Objetivo 1.
Transcribe sin cambios el pasaje del texto extraído que empieza en las palabras "Dante insertó en" y termina después de "mirarla apenas osa.".

En fin, que estamos muy pero que muy a gusto. Un enorme reloj nos da el “tempus fugit” que nos condiciona, y decidimos sacrificar la subida a lo alto de la cúpula y también al campanile para poder ver otras muchas cosas. Por ejemplo la cripta, que conserva vestigios de la primitiva iglesia anterior a la catedral gótica, y que además contiene... (María Rosa se emociona) ¡Nada menos que el extremadamente sencillo pero entrañable sepulcro de Filippo Brunelleschi!

Al salir nos seguimos recreando con los mármoles de fuera y con la cúpula y el campanario, antes de dirigirnos a buscar la "Señoría". 

Por una calleja que vemos frente al lateral del "campanile" admiramos desde más lejos la esbeltez de esta torre, y el arte de Giotto, Pisano y Talenti que la levantaron. Muerto Arnolfo di Cambio, que inició las obras del Duomo en 1296, encargaron a Giotto que las continuara y que además construyera un "campanile" acorde. Muerto a su vez el sublime Giotto, le tomaron el relevo en lo de la torre Andrea Pisano y Talenti. 

Dicho está que lo que buscábamos era la mejor ruta hacia la Señoría o "Palazzo Vechio", pero ¡ay! que en el camino nos cruzamos con la iglesita donde se casó la divina Beatriz Portinari… y se nos trastocaron las preferencias inmediatas.

Con la imaginación nos retrotrasladamos a esa fecha y se nos cruzó a nuestra derecha el desolado Dante mordiendo el cuaderno-libro donde había escrito para ella tan sentidos poemas desde que la vió por vez pimera: “Yo, pueril, andábame a buscarla y la veía con aparecer tan digno y tan noble que ciertamente podíansele aplicar aquellas palabras del poeta Homero: No parece hija de hombre mortal, sino de un dios”. (Si bien está documentado que los padres de Beatrice fueron Folco di Ricovero Portinari y Cilia di Gherardo Caponsacchi). 

Dante insertó en el poemario que titularía “Vita Nuova”, el siguiente soneto junto con otros en homenaje perpetuo a su amor imposible. Este lo escribió cuando ella aún no estaba oficialmente comprometida al que sería su esposo:

Tan honesta camina y tan hermosa

la casta Beatriz cuando saluda,

que la lengua temblando queda muda

y la vista mirarla apenas osa.

Ella pasa benigna y decorosa,

oyéndose loar rostro no muda,

y quien la mira enajenado duda

si es mujer o deidad maravillosa.

Muéstrase tan amable a quien la mira

que al alma infunde una total dulzura

aunque su porte siga siendo grave.

Y tal respeto su presencia inspira

que arde sin fuego su llama más pura

prendiendo amor en quien ella bien sabe.

“La vida nueva” es la triste y verídica historia de un amor sólo platónicamente posible, que alcanzará suprema plenitud cuando ella deja de pertenecer a su marido, porque la muerte la ha liberado de toda atadura terrenal. La elegida de Dante, vecina suya en Florencia, frecuentaba la misma “chiesetta” que la familia de Dante, los Alighieri, donde coincidirían en los oficios religiosos, aunque no intercambiaran entre sí más que breves saludos, aderezados todo lo más con miradas y sonrisas. Sólo con eso él poeta se enamoró de ella absoluta y definitivamente, como él mismo confiesa al comienzo de su libro publicado tras la muerte temprana de Beatriz, sepultada en dicha iglesia florentina (llamada Santa Margherita, sita en la hoy Via di Dante).

Objetivo 2.
Reproduce sin alteraciones las líneas del listado, empezando en la que contiene "scientific name: Epilobium" y terminando después de la que contiene "genus: Laetia", ambas incluidas.

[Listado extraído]

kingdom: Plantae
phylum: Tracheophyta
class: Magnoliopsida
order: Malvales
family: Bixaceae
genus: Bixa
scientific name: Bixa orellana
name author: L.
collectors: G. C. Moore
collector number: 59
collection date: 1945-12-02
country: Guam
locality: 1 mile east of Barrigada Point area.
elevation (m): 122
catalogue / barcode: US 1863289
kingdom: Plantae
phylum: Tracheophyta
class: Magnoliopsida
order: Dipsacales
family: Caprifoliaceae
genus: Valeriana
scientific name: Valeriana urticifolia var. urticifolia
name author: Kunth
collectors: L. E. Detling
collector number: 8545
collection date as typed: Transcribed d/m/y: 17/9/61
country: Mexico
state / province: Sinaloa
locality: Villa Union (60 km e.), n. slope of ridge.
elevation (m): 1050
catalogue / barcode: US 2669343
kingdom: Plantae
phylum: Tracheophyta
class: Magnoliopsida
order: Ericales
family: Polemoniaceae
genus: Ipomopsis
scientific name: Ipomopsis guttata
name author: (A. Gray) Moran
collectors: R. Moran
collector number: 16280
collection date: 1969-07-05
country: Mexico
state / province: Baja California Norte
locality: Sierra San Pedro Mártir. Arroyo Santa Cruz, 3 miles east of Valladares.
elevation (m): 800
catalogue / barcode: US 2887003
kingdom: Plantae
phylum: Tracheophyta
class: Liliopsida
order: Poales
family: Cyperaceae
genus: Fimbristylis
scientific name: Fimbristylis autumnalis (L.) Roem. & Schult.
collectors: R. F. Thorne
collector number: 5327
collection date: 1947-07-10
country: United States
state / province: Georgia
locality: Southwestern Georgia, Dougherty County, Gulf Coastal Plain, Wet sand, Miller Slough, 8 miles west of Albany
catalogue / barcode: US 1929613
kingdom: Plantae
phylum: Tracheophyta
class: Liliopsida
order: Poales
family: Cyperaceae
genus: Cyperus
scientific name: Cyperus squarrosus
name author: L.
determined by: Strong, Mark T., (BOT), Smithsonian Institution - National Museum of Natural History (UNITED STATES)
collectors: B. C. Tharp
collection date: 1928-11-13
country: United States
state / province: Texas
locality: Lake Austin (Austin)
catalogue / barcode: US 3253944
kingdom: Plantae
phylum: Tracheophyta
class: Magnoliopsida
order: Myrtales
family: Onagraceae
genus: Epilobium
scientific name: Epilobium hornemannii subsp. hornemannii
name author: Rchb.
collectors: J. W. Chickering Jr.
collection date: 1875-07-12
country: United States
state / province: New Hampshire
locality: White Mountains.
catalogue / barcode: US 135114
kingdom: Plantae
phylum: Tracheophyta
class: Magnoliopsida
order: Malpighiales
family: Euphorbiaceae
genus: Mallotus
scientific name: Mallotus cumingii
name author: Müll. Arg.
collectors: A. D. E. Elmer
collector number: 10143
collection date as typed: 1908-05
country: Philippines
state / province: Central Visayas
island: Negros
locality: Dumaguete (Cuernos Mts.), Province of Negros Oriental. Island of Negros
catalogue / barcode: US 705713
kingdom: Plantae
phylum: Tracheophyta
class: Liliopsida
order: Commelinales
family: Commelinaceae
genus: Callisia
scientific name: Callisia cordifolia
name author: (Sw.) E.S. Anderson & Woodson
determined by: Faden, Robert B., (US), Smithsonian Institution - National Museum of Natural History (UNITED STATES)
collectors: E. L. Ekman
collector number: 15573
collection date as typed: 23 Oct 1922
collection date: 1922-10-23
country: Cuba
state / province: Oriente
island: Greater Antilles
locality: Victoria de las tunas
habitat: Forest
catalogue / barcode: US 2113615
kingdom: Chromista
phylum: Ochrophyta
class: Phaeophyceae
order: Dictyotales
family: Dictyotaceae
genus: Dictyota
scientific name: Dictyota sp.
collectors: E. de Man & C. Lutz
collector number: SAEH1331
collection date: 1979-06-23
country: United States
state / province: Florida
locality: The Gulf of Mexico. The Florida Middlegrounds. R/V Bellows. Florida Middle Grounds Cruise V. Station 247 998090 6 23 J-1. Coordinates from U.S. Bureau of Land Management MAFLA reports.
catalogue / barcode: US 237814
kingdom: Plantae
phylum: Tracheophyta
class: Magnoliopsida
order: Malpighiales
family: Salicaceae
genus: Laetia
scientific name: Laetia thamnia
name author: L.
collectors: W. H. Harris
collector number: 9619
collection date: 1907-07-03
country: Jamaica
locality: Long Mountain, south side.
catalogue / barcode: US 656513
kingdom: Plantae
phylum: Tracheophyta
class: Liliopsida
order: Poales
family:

Respuesta esperada 1.
Dante insertó en el poemario que titularía “Vita Nuova”, el siguiente soneto junto con otros en homenaje perpetuo a su amor imposible. Este lo escribió cuando ella aún no estaba oficialmente comprometida al que sería su esposo:

Tan honesta camina y tan hermosa

la casta Beatriz cuando saluda,

que la lengua temblando queda muda

y la vista mirarla apenas osa.

Respuesta esperada 2.
scientific name: Epilobium hornemannii subsp. hornemannii
name author: Rchb.
collectors: J. W. Chickering Jr.
collection date: 1875-07-12
country: United States
state / province: New Hampshire
locality: White Mountains.
catalogue / barcode: US 135114
kingdom: Plantae
phylum: Tracheophyta
class: Magnoliopsida
order: Malpighiales
family: Euphorbiaceae
genus: Mallotus
scientific name: Mallotus cumingii
name author: Müll. Arg.
collectors: A. D. E. Elmer
collector number: 10143
collection date as typed: 1908-05
country: Philippines
state / province: Central Visayas
island: Negros
locality: Dumaguete (Cuernos Mts.), Province of Negros Oriental. Island of Negros
catalogue / barcode: US 705713
kingdom: Plantae
phylum: Tracheophyta
class: Liliopsida
order: Commelinales
family: Commelinaceae
genus: Callisia
scientific name: Callisia cordifolia
name author: (Sw.) E.S. Anderson & Woodson
determined by: Faden, Robert B., (US), Smithsonian Institution - National Museum of Natural History (UNITED STATES)
collectors: E. L. Ekman
collector number: 15573
collection date as typed: 23 Oct 1922
collection date: 1922-10-23
country: Cuba
state / province: Oriente
island: Greater Antilles
locality: Victoria de las tunas
habitat: Forest
catalogue / barcode: US 2113615
kingdom: Chromista
phylum: Ochrophyta
class: Phaeophyceae
order: Dictyotales
family: Dictyotaceae
genus: Dictyota
scientific name: Dictyota sp.
collectors: E. de Man & C. Lutz
collector number: SAEH1331
collection date: 1979-06-23
country: United States
state / province: Florida
locality: The Gulf of Mexico. The Florida Middlegrounds. R/V Bellows. Florida Middle Grounds Cruise V. Station 247 998090 6 23 J-1. Coordinates from U.S. Bureau of Land Management MAFLA reports.
catalogue / barcode: US 237814
kingdom: Plantae
phylum: Tracheophyta
class: Magnoliopsida
order: Malpighiales
family: Salicaceae
genus: Laetia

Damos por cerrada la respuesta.